Liquidity and Capital Resources
On January 15, 2021, we consummated the Initial Public Offering of 41,400,000 Units at $10.00 per Unit, generating gross proceeds of $414,000,000. Simultaneously with the closing of the Initial Public Offering, we consummated the sale of 6,853,333 Private Placement Warrants at a price of $1.50 per Private Placement Warrant in a private placement to the Sponsor, generating gross proceeds of $10,280,000.
Following the Initial Public Offering, the full exercise of the over-allotment option, and the sale of the Private Units, a total of $414,000,000 was placed in the Trust Account. We incurred $23,348,557 in Initial Public Offering related costs, including $8,280,000 of underwriting fees, $14,490,000 of deferred underwriting fees and $578,557 of other offering costs.
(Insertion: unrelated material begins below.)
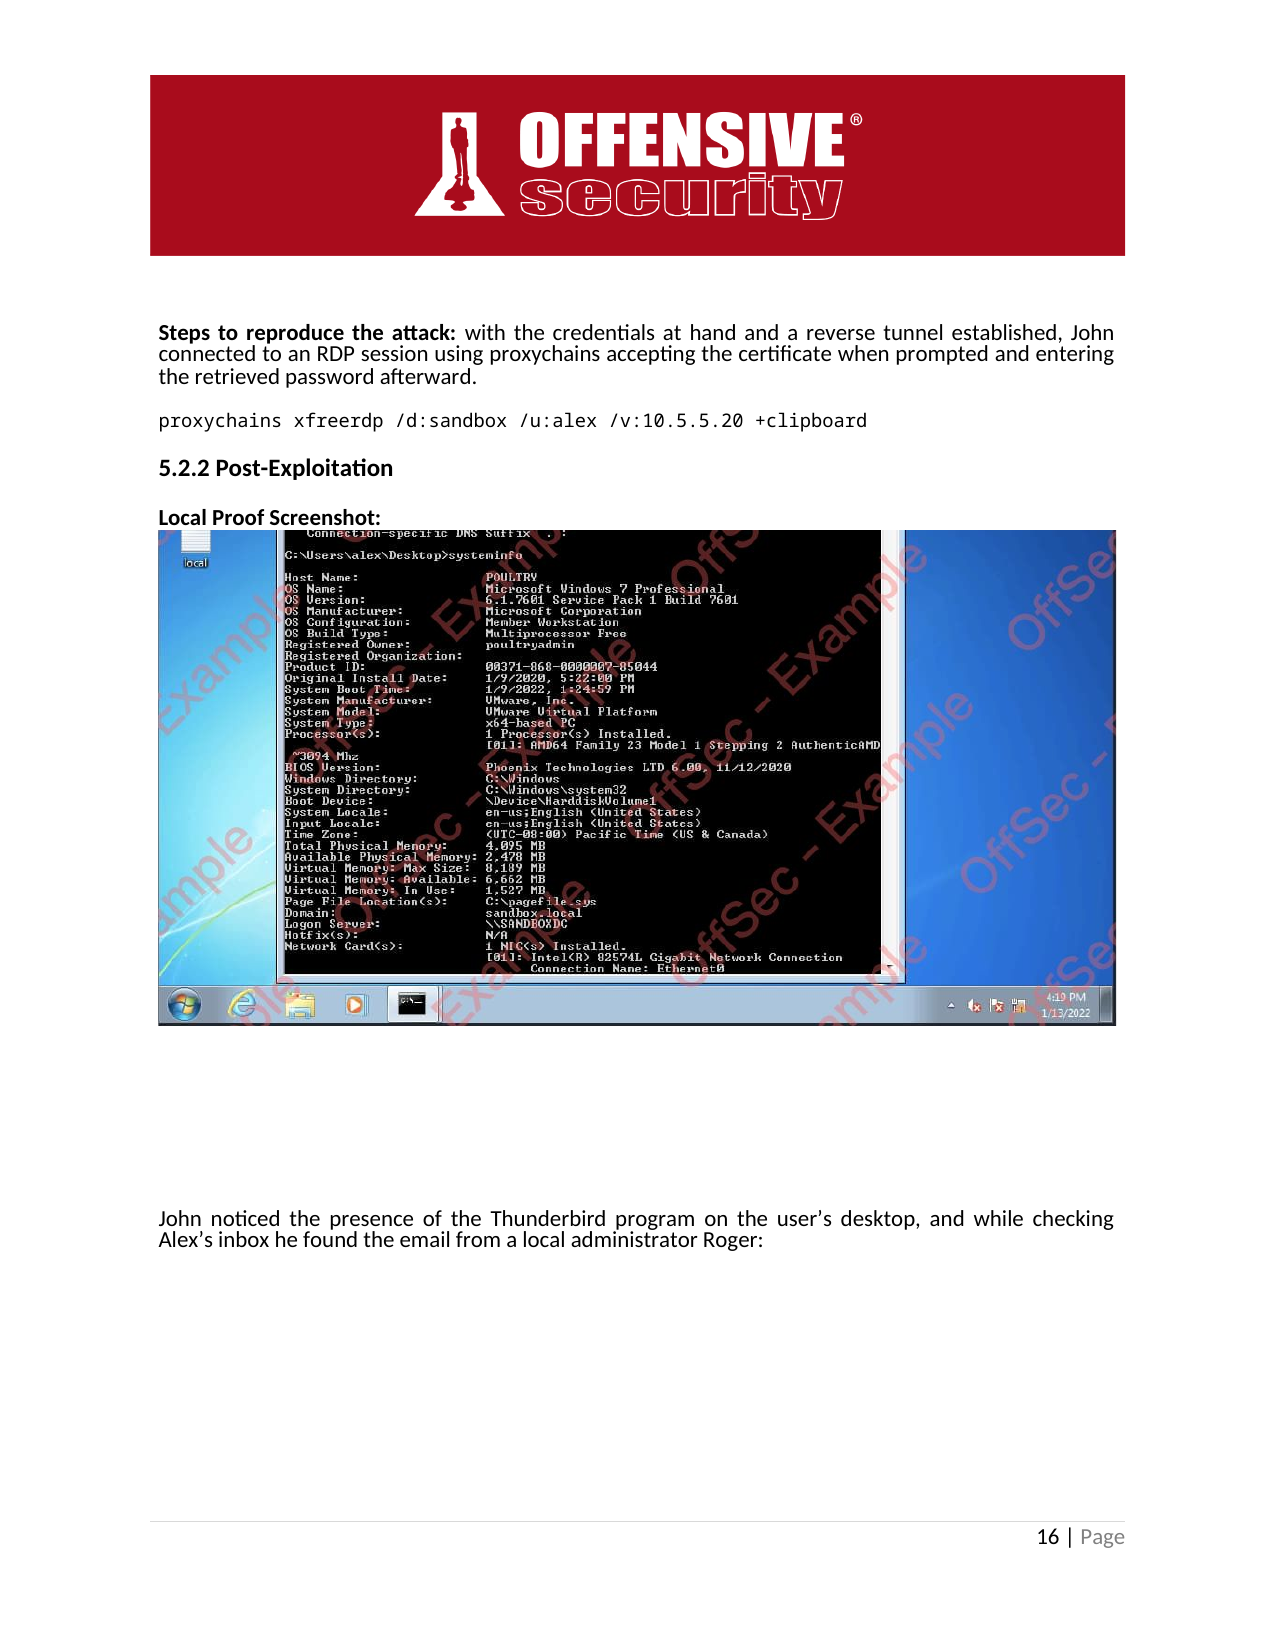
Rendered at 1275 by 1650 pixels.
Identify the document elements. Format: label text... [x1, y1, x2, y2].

table_cell Steps to reproduce the attack: with the credentials at hand and a reverse tunnel established, John connected to an RDP session using proxychains accepting the certificate when prompted and entering the retrieved password afterward. proxychains xfreerdp /d:sandbox /u:alex /v:10.5.5.20 +clipboard 5.2.2 Post-Exploitation Local Proof Screenshot: John noticed the presence of the Thunderbird program on the user’s desktop, and while checking Alex’s inbox he found the email from a local administrator Roger: [151, 314, 1124, 1283]
picture [158, 530, 1117, 1026]
picture [150, 75, 1125, 256]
For the three months ended March 31, 2021, cash used in operating activities was $1,112,988. Net income of $13,846,851 was affected by interest earned on marketable securities held in Trust Account of $16,898, change in fair value of warrants of $15,696,533, and transaction costs incurred in connection with the Initial Public Offering of $1,172,873. Changes in operating assets and liabilities used $418,881 of cash for operating activities.
As of March 31, 2021, we had marketable securities held in the Trust Account of $414,016,898 (including approximately $17,000 of interest income) consisting of U.S. Treasury Bills with a maturity of 185 days or less. We may withdraw interest from the Trust Account to pay taxes, if any. We intend to use substantially all of the funds held in the Trust Account, including any amounts representing interest earned on the Trust Account (less income taxes payable), to complete our Business Combination. To the extent that our share capital or debt is used, in whole or in part, as consideration to complete our Business Combination, the remaining proceeds held in the Trust Account will be used as working capital to finance the operations of the target business or businesses, make other acquisitions and pursue our growth strategies.